**Available data**
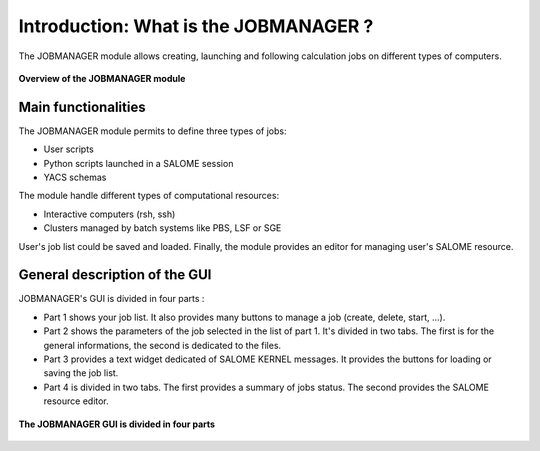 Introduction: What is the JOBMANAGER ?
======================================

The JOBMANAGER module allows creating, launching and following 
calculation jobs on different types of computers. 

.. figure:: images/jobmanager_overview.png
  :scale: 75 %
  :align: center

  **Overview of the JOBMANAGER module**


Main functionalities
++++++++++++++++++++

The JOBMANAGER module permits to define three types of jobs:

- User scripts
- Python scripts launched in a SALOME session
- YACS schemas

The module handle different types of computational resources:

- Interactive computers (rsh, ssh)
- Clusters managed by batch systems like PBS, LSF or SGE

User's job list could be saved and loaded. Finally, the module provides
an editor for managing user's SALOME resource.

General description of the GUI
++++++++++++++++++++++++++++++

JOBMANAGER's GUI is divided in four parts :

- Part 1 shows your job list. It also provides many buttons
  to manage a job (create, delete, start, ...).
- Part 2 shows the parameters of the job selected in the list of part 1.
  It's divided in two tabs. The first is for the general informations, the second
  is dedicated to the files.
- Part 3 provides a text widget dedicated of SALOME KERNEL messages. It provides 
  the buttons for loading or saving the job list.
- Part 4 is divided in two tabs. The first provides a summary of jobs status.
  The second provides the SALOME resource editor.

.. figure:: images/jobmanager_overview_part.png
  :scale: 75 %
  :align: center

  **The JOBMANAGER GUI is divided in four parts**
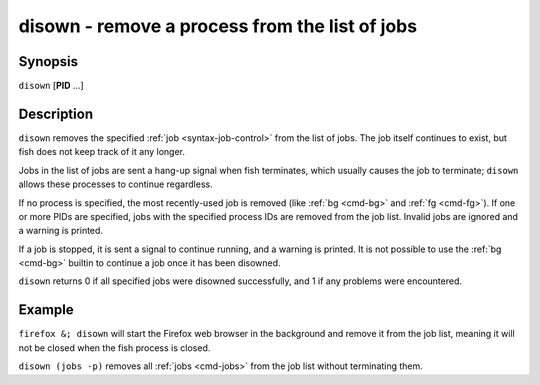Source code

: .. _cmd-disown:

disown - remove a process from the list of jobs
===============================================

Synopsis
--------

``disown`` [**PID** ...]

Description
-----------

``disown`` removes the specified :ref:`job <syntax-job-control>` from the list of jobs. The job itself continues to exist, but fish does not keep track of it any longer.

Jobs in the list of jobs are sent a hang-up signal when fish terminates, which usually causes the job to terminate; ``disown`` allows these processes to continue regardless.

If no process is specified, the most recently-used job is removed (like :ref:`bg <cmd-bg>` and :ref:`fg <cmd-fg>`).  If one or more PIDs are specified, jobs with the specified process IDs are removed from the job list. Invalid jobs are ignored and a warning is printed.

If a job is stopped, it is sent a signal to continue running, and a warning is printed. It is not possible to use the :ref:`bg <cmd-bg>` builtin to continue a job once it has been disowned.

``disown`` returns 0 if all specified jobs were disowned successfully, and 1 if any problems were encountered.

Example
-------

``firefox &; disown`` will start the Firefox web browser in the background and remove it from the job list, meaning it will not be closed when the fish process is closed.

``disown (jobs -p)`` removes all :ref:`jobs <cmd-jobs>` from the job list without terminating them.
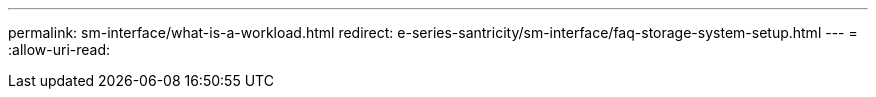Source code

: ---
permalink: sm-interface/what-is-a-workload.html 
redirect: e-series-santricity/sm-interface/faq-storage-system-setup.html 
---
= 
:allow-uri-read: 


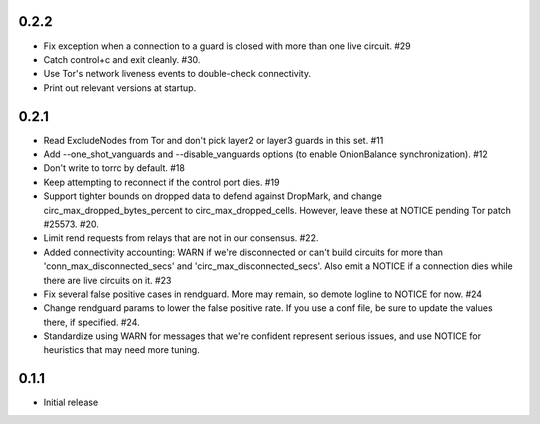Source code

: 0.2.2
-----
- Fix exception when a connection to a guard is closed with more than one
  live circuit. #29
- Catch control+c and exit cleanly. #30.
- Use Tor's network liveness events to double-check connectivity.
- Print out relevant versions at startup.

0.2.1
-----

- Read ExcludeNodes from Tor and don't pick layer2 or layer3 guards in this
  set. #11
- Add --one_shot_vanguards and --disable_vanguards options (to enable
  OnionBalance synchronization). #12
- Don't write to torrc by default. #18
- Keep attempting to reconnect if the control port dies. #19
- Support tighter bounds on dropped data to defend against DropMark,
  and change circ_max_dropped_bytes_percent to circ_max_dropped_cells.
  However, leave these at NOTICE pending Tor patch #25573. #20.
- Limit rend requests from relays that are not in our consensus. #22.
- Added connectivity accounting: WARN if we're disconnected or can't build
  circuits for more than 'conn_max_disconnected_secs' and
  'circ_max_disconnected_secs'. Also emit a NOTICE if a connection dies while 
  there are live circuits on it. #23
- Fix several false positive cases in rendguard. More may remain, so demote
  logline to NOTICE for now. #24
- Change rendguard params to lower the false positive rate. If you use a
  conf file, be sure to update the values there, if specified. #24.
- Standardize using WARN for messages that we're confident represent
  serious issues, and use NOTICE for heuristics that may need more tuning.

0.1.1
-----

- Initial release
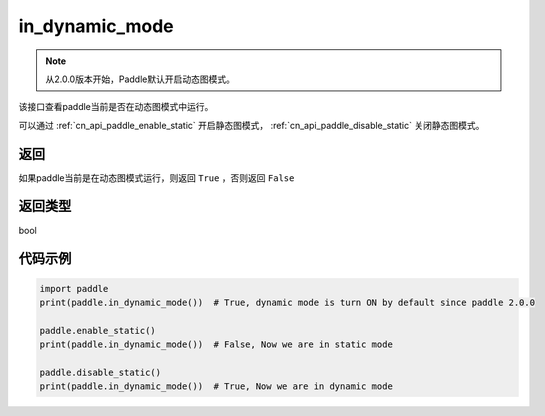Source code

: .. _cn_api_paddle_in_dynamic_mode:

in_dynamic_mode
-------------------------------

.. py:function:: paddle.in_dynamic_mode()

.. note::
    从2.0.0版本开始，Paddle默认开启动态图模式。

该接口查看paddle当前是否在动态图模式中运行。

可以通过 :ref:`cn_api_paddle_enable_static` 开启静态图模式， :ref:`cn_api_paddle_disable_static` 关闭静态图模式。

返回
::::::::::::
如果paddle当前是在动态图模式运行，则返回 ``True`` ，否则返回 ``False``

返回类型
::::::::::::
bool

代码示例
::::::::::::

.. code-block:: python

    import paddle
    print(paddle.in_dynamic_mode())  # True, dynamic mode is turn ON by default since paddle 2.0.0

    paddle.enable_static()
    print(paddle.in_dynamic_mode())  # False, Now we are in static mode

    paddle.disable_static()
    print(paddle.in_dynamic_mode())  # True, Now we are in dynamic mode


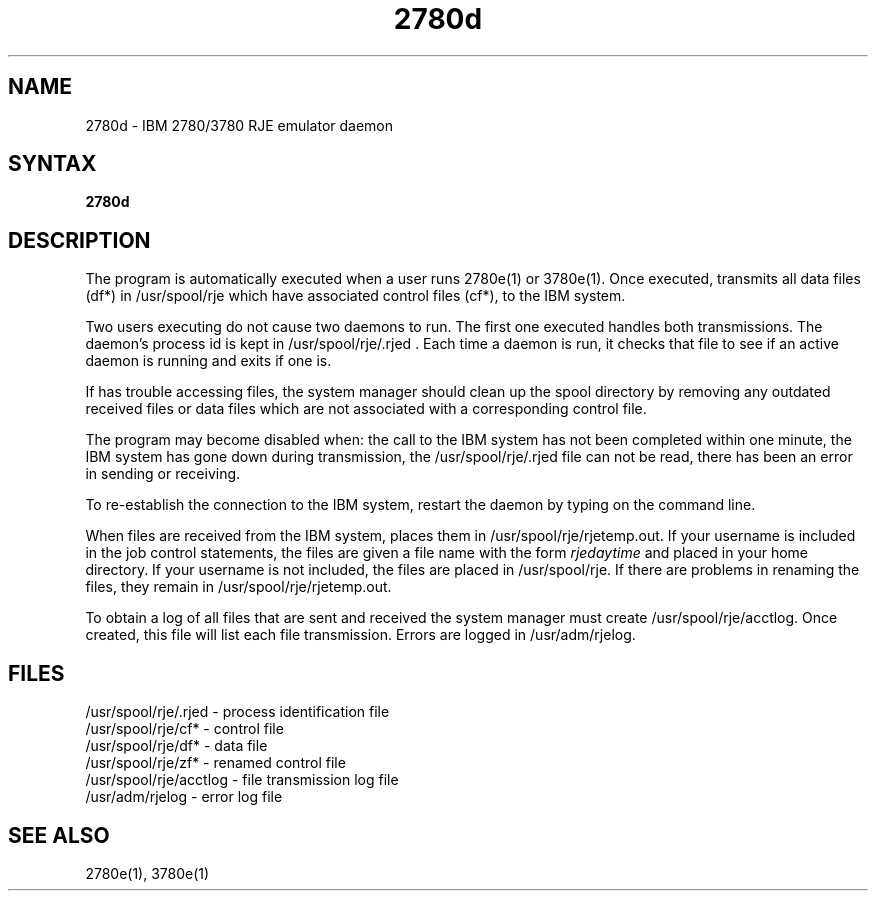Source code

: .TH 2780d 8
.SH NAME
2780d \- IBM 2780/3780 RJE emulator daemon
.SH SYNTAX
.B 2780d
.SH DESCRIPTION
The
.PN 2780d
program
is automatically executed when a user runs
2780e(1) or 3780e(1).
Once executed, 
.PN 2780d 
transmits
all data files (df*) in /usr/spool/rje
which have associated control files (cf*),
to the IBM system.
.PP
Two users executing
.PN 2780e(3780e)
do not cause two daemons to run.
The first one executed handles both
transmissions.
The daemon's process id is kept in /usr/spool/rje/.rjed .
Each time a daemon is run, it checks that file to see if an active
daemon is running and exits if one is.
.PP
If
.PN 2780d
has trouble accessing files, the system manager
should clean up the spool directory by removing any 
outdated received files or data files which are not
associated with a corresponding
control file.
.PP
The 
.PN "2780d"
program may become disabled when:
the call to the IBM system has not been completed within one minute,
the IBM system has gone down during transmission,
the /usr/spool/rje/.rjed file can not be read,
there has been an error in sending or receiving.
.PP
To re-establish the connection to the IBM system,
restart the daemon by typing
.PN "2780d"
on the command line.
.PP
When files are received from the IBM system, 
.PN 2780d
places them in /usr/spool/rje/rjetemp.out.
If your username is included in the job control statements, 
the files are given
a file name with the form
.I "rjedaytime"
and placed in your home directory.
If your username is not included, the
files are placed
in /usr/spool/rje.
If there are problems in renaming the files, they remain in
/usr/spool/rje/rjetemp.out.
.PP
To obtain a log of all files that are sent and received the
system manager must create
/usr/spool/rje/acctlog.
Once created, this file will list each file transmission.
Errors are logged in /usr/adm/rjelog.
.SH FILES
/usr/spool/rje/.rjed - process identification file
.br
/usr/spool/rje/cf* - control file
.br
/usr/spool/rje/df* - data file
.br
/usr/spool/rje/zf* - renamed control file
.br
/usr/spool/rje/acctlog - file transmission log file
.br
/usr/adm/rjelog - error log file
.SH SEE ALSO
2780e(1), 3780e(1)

**Required action**
Would you please show every line of the material above that includes the string "module"?

**Completed exercise**
The JOBMANAGER module allows creating, launching and following 
  **Overview of the JOBMANAGER module**
The JOBMANAGER module permits to define three types of jobs:
The module handle different types of computational resources:
User's job list could be saved and loaded. Finally, the module provides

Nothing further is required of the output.